The rise of the Islamic State has done little to undermine Assad’s growing sense of self-confidence. The strongman believes himself to be winning militarily and therefore has little incentive to agree to any freeze in fighting, Bonsey said in a telephone interview from Beirut.
Assad, he added, faces little pressure from his most powerful patrons, Russia and Iran, to make concessions beyond keeping channels open with de Mistura. And the regime no longer faces much of a prospect of a military strike by the United States, which had threatened to hit Assad after the dictator used chemical weapons against his own people in 2013. In fact, the United States air campaign against the Islamic State, or Daesh, has allowed Assad to direct more of his military fire on Western- and Arab-backed rebels. In a recent interview with the BBC, Assad said his government was communicating indirectly with the United States over its military activities in Syria.
“Not only is the United States not going to escalate a military campaign against the regime,” Bonsey said, but Assad remains “hopeful, probably unreasonably hopeful, that the United States will come along and accept its continued rule and begin to work with it.”
In an interview last month with Foreign Affairs, Assad said that Syria would be willing to agree to de Mistura’s cease-fire plan. “The idea is very good, but it depends on the details.”
But Assad has differed sharply with de Mistura on the details. He cited the example of Homs, where a May 2014 cease-fire served essentially as a vehicle for the rebels’ surrender, paving the way for Syrian authorities to seize control of the city and redeploy their fighting forces to another battlefront. The Syrian rebels see cease-fires as a central plank of Assad’s military strategy.

* _Information provided_:
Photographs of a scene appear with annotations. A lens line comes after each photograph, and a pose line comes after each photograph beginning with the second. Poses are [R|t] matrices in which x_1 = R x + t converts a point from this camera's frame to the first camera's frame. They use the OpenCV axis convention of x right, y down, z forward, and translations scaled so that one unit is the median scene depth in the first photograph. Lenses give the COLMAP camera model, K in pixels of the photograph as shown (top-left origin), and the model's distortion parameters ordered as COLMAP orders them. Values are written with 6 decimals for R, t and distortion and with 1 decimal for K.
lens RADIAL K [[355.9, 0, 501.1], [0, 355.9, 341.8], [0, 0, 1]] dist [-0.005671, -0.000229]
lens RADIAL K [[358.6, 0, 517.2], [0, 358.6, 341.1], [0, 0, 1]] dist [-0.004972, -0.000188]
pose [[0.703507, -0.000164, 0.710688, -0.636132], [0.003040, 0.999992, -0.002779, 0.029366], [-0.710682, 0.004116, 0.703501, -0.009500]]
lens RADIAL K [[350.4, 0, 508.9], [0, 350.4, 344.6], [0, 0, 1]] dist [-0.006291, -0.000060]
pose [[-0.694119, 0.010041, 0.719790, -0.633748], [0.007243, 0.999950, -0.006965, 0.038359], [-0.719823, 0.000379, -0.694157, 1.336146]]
--
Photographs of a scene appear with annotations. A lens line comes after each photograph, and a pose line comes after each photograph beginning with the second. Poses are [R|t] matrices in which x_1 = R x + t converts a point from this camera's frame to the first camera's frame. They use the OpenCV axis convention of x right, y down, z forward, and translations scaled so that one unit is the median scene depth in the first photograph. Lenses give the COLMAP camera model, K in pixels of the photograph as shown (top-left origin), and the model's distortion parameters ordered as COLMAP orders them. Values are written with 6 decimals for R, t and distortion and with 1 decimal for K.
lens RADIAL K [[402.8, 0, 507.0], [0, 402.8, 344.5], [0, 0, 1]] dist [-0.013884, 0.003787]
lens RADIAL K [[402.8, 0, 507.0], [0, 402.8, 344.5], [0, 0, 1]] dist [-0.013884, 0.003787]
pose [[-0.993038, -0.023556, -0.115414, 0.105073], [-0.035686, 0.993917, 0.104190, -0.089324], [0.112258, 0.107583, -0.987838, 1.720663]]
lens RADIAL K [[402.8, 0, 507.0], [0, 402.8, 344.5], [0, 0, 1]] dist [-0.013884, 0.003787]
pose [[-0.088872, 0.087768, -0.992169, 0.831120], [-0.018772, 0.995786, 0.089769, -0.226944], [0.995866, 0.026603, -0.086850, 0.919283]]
...
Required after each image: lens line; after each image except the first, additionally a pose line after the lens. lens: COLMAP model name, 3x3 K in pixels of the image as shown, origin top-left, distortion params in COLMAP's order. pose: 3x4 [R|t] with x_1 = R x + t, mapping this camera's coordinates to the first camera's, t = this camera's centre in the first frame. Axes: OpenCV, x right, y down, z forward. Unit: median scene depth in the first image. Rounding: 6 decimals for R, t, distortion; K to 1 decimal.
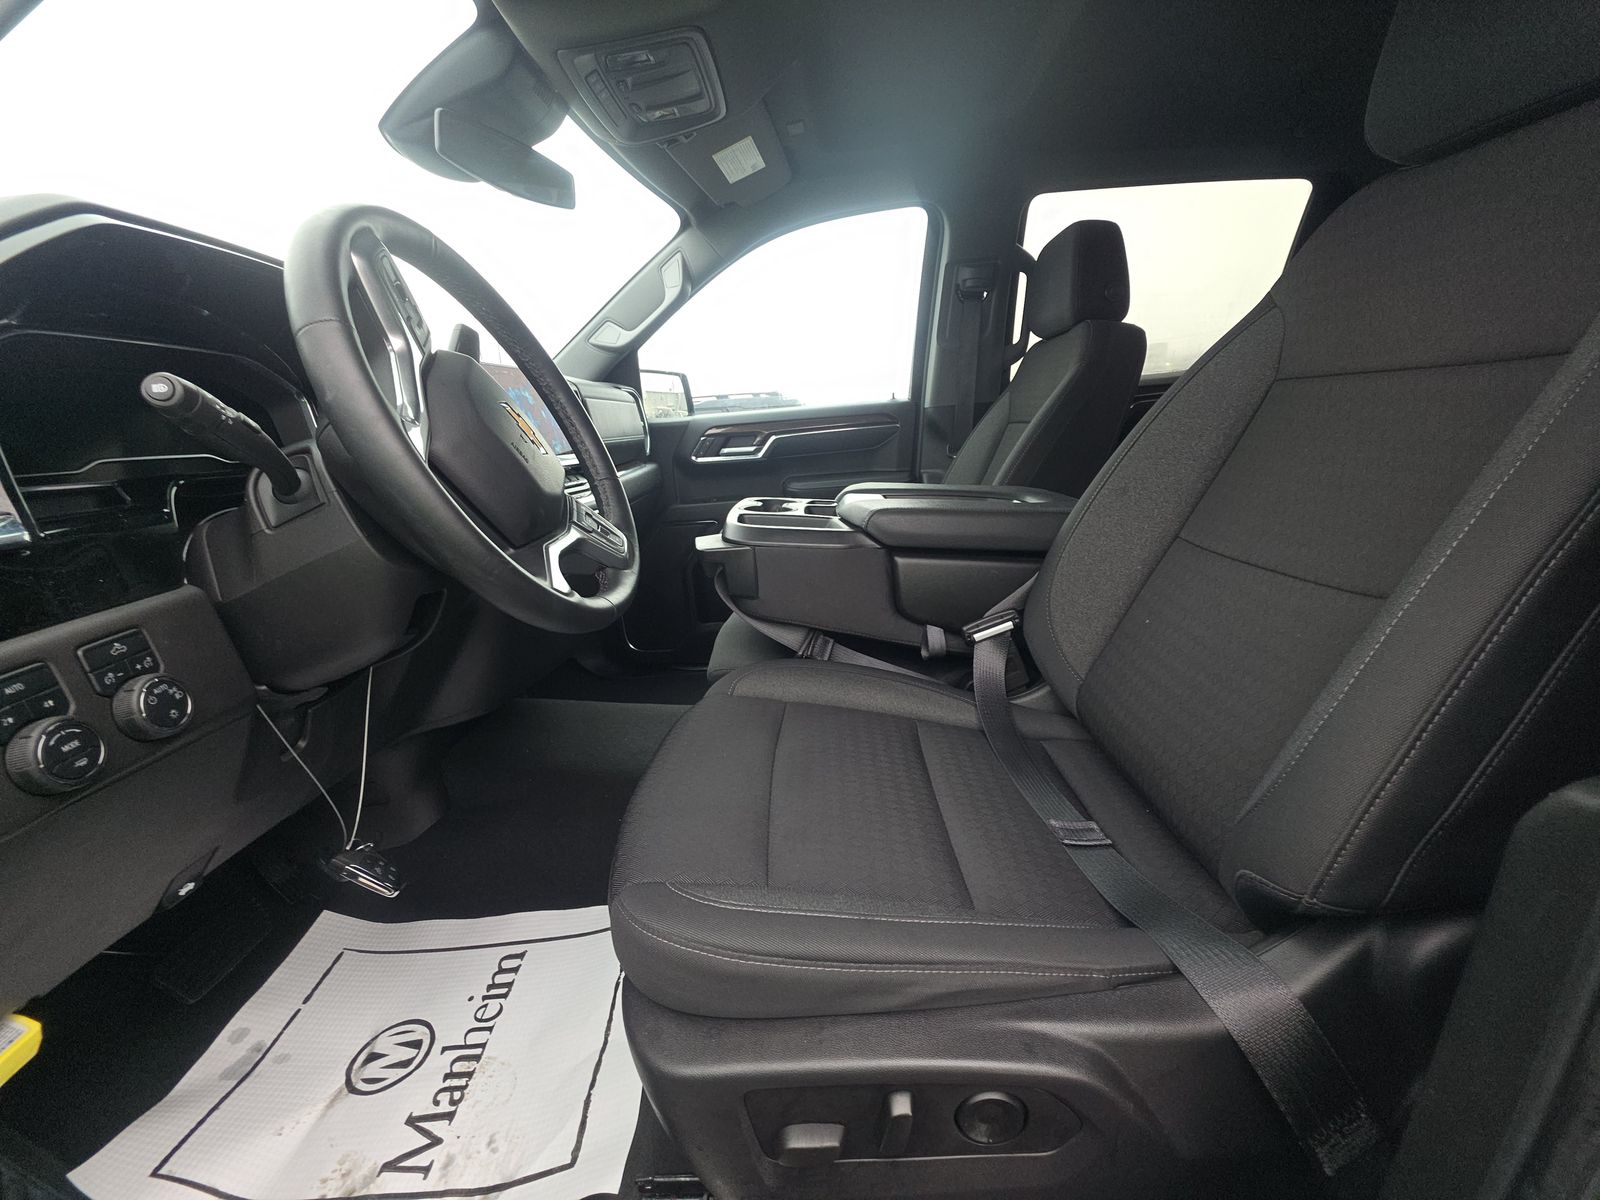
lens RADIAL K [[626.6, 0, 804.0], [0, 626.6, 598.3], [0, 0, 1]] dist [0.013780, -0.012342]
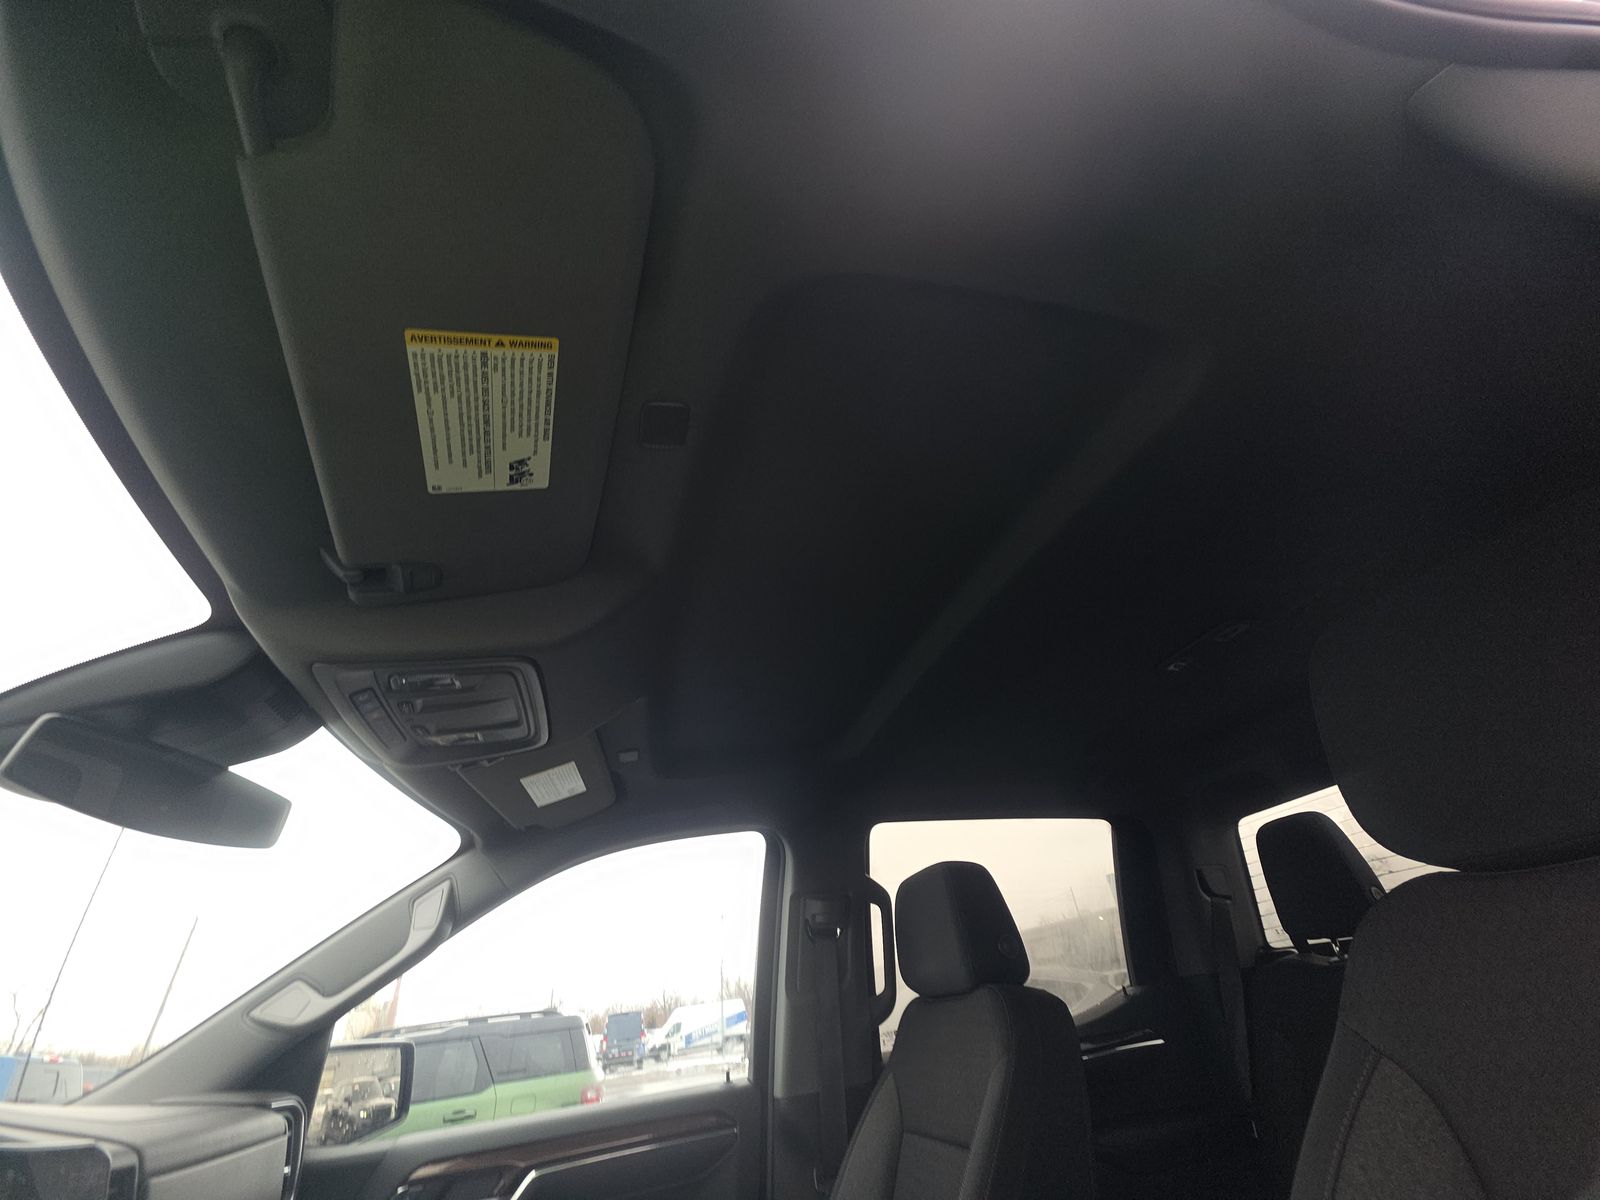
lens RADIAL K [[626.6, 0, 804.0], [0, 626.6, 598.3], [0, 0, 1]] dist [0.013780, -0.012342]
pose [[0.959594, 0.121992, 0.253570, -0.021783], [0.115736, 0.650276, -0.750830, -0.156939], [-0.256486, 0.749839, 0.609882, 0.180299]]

* _About this task_:
Duplicate the part of the passage on Assad and the Syrian conflict that begins at the words "The rise of" and stops after "interview from Beirut.". The lines that come after the passage are separate material and are not part of it.

* _The answer_:
The rise of the Islamic State has done little to undermine Assad’s growing sense of self-confidence. The strongman believes himself to be winning militarily and therefore has little incentive to agree to any freeze in fighting, Bonsey said in a telephone interview from Beirut.